(Items from a data source)
== Segment start ==
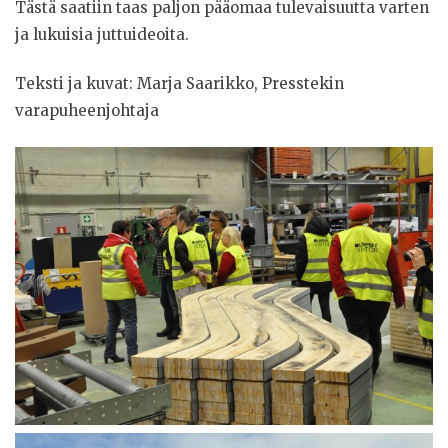
Tästä saatiin taas paljon pääomaa tulevaisuutta varten
ja lukuisia juttuideoita.
Teksti ja kuvat: Marja Saarikko, Presstekin
varapuheenjohtaja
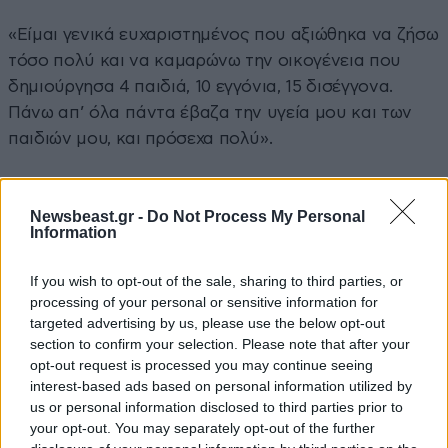
«Είμαι γενικά ευχαριστημένος που αξιώθηκα να ζήσω
τόσο πολύ και να καμαρώνω την οικογένεια που
δημιούργησα 4 παιδιά, 10 εγγόνια, 15 δισέγγονα.
Πάνω απ’ όλα πάντα έβαζα την υγεία μου και των
παιδιών μου, και πρόσεχα πολύ».
Newsbeast.gr -
Do Not Process My Personal
Information
If you wish to opt-out of the sale, sharing to third parties, or
ΠΕΡΙΣΣΟΤΕΡΑ ΑΠΟ ΤΗΝ ΕΛΛΑΔΑ
processing of your personal or sensitive information for
targeted advertising by us, please use the below opt-out
section to confirm your selection. Please note that after your
opt-out request is processed you may continue seeing
interest-based ads based on personal information utilized by
us or personal information disclosed to third parties prior to
your opt-out. You may separately opt-out of the further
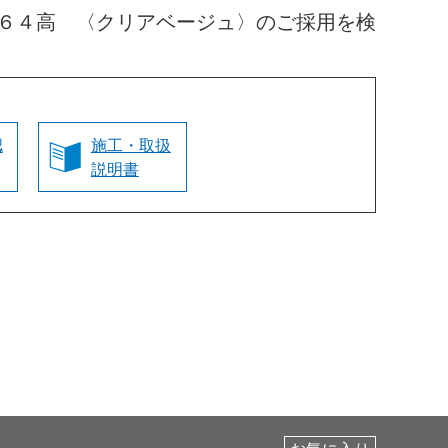
６４高 〈クリアベージュ〉のご採用を検
認
施工・取扱
説明書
== Segment end ==
* Your instructions:
Could you return all lines from the data above that contain the string "πολύ"?

* Solved exercise:
τόσο πολύ και να καμαρώνω την οικογένεια που
παιδιών μου, και πρόσεχα πολύ».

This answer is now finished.